**Exercise description**
Take every line containing "handling" from the material and copy it.

**Records provided**

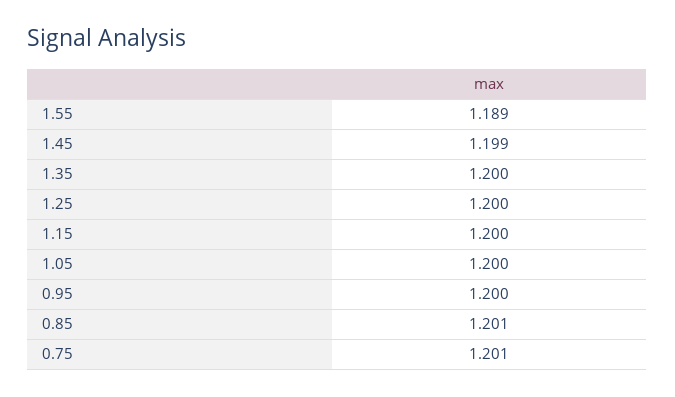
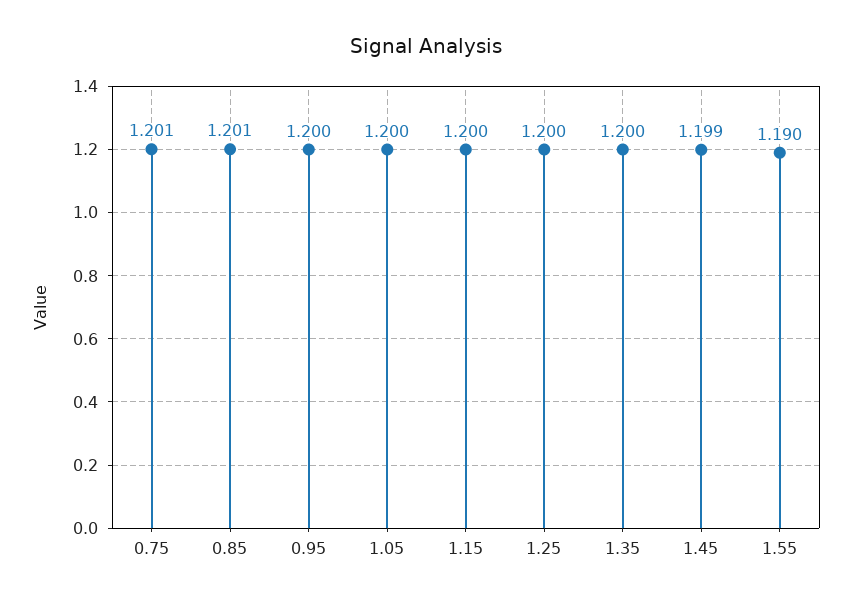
  {
-   "1.55": 1.189,
+   "1.55": 1.19,
    "1.45": 1.199,
    "1.35": 1.2,
    "1.25": 1.2,
    "1.15": 1.2,
    "1.05": 1.2,
    "0.95": 1.2,
    "0.85": 1.201,
    "0.75": 1.201
  }

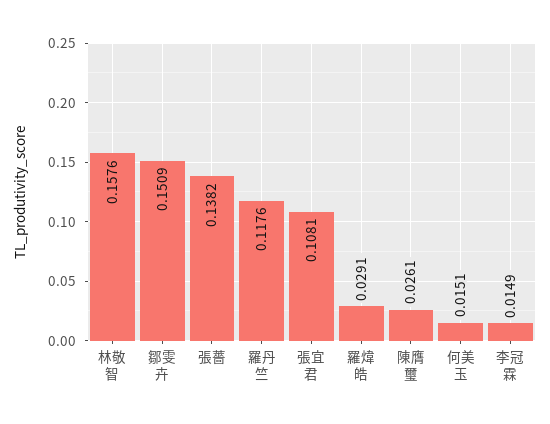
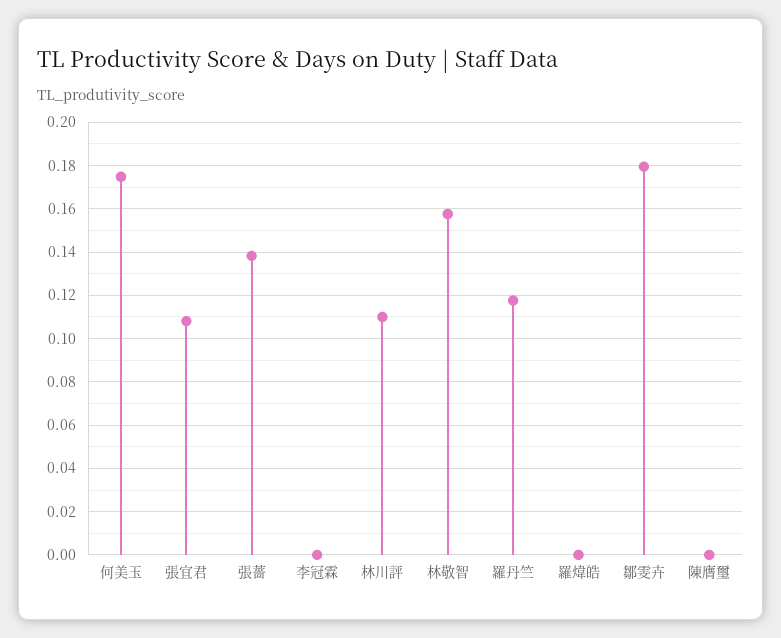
  {
    "林敬智": 0.1576,
-   "鄒雯卉": 0.1509,
+   "鄒雯卉": 0.18,
    "張薔": 0.1382,
    "羅丹竺": 0.1176,
    "張宜君": 0.1081,
-   "羅煒皓": 0.0291,
+   "羅煒皓": 0,
-   "陳膺璽": 0.0261,
+   "陳膺璽": 0,
-   "何美玉": 0.0151,
+   "何美玉": 0.175,
-   "李冠霖": 0.0149
+   "李冠霖": 0,
+   "林川評": 0.11
  }

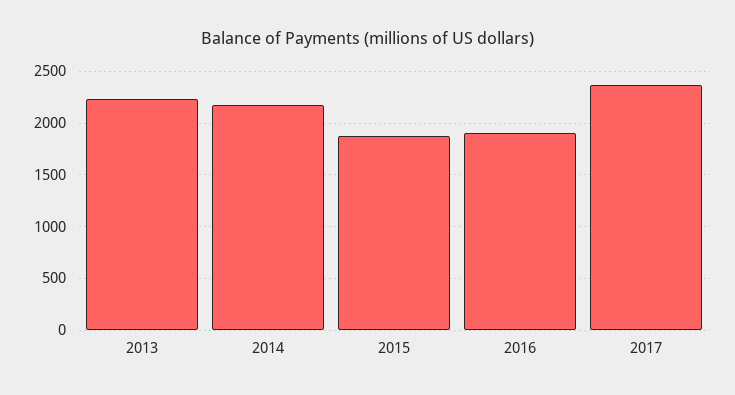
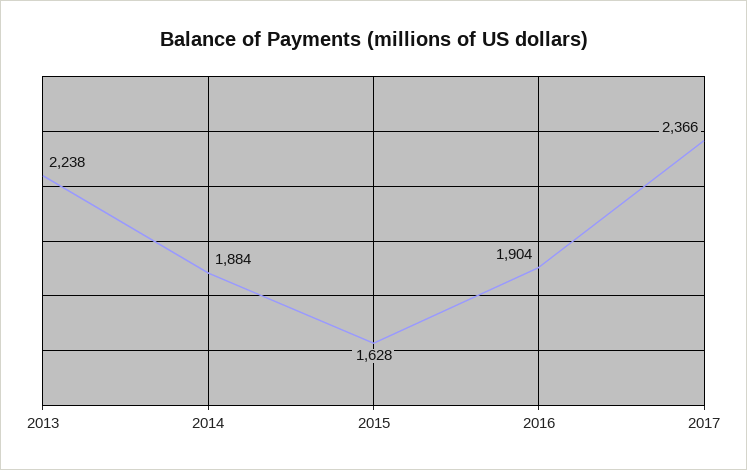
  {
    "2013": 2238,
-   "2014": 2200,
+   "2014": 1884,
-   "2015": 1900,
+   "2015": 1628,
    "2016": 1904,
    "2017": 2366
  }

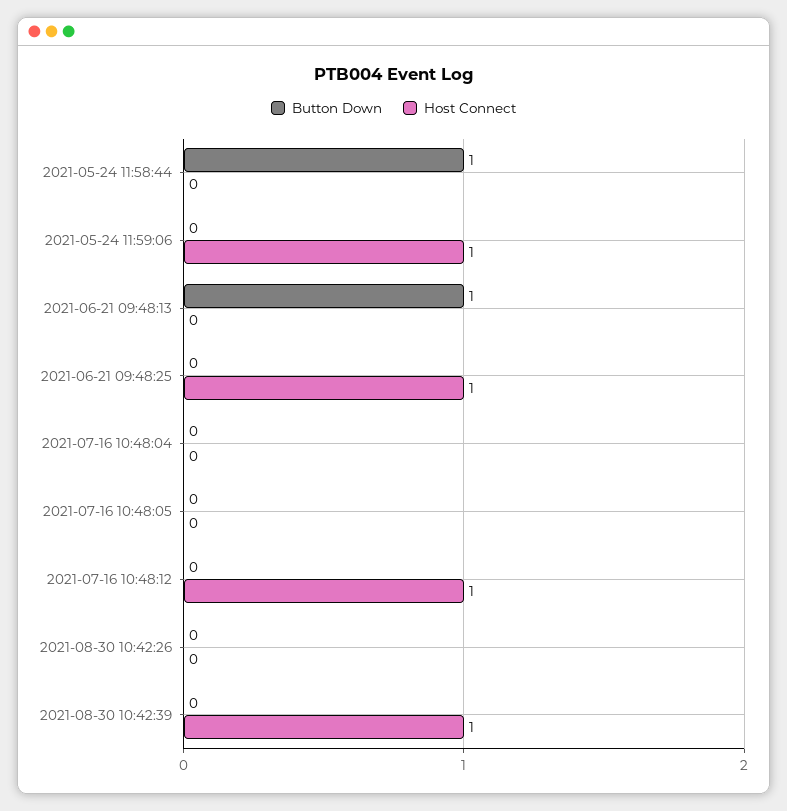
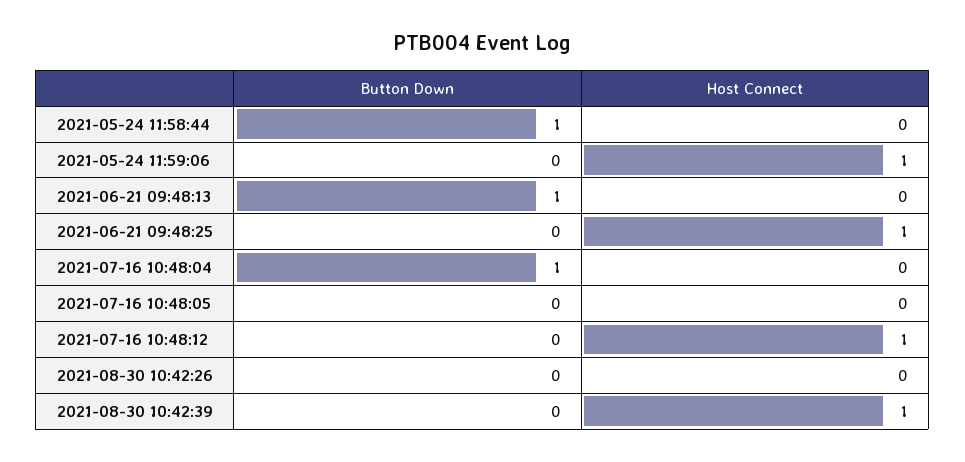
  {
    "Button Down": {
      "2021-05-24 11:58:44": 1,
      "2021-05-24 11:59:06": 0,
      "2021-06-21 09:48:13": 1,
      "2021-06-21 09:48:25": 0,
-     "2021-07-16 10:48:04": 0,
+     "2021-07-16 10:48:04": 1,
      "2021-07-16 10:48:05": 0,
      "2021-07-16 10:48:12": 0,
      "2021-08-30 10:42:26": 0,
      "2021-08-30 10:42:39": 0
    },
    "Host Connect": {
      "2021-05-24 11:58:44": 0,
      "2021-05-24 11:59:06": 1,
      "2021-06-21 09:48:13": 0,
      "2021-06-21 09:48:25": 1,
      "2021-07-16 10:48:04": 0,
      "2021-07-16 10:48:05": 0,
      "2021-07-16 10:48:12": 1,
      "2021-08-30 10:42:26": 0,
      "2021-08-30 10:42:39": 1
    }
  }

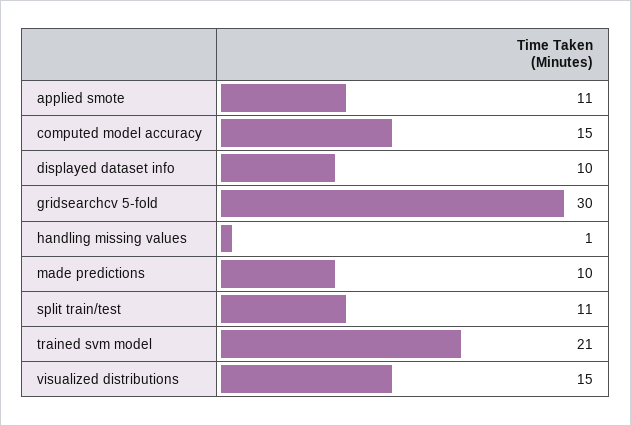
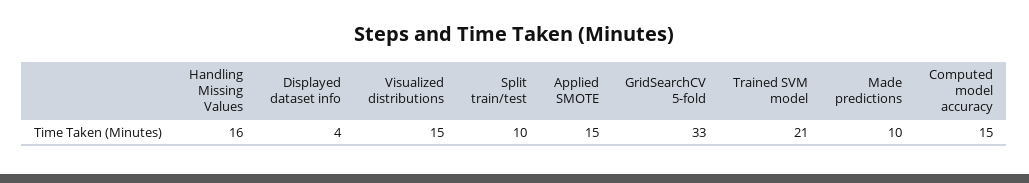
  {
-   "applied smote": 11,
+   "applied smote": 15,
    "computed model accuracy": 15,
-   "displayed dataset info": 10,
+   "displayed dataset info": 4,
-   "gridsearchcv 5-fold": 30,
+   "gridsearchcv 5-fold": 33,
-   "handling missing values": 1,
+   "handling missing values": 16,
    "made predictions": 10,
-   "split train/test": 11,
+   "split train/test": 10,
    "trained svm model": 21,
    "visualized distributions": 15
  }

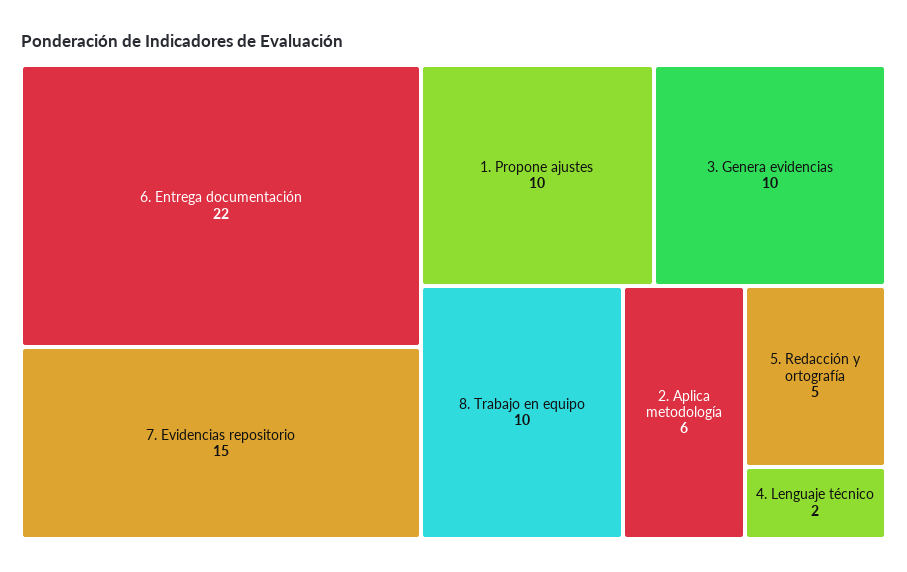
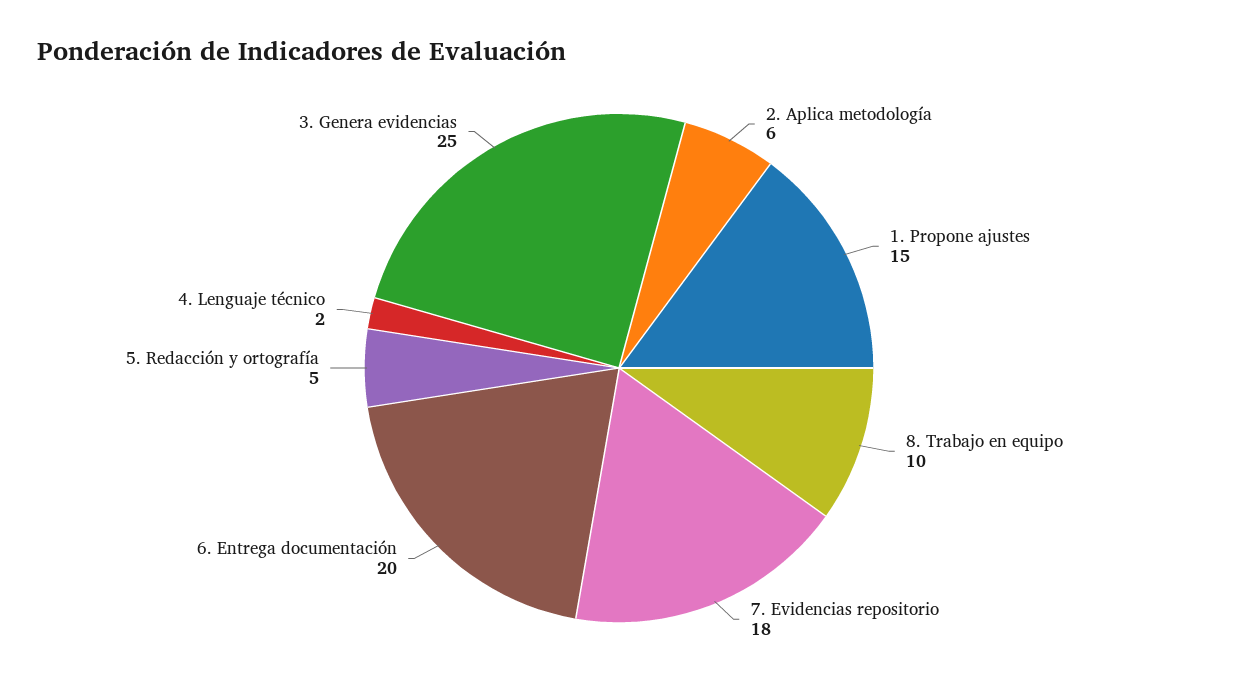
  {
-   "6. Entrega documentación": 22,
+   "6. Entrega documentación": 20,
-   "7. Evidencias repositorio": 15,
+   "7. Evidencias repositorio": 18,
-   "1. Propone ajustes": 10,
+   "1. Propone ajustes": 15,
-   "3. Genera evidencias": 10,
+   "3. Genera evidencias": 25,
    "8. Trabajo en equipo": 10,
    "2. Aplica metodología": 6,
    "5. Redacción y ortografía": 5,
    "4. Lenguaje técnico": 2
  }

**Completed task**
-   "handling missing values": 1,
+   "handling missing values": 16,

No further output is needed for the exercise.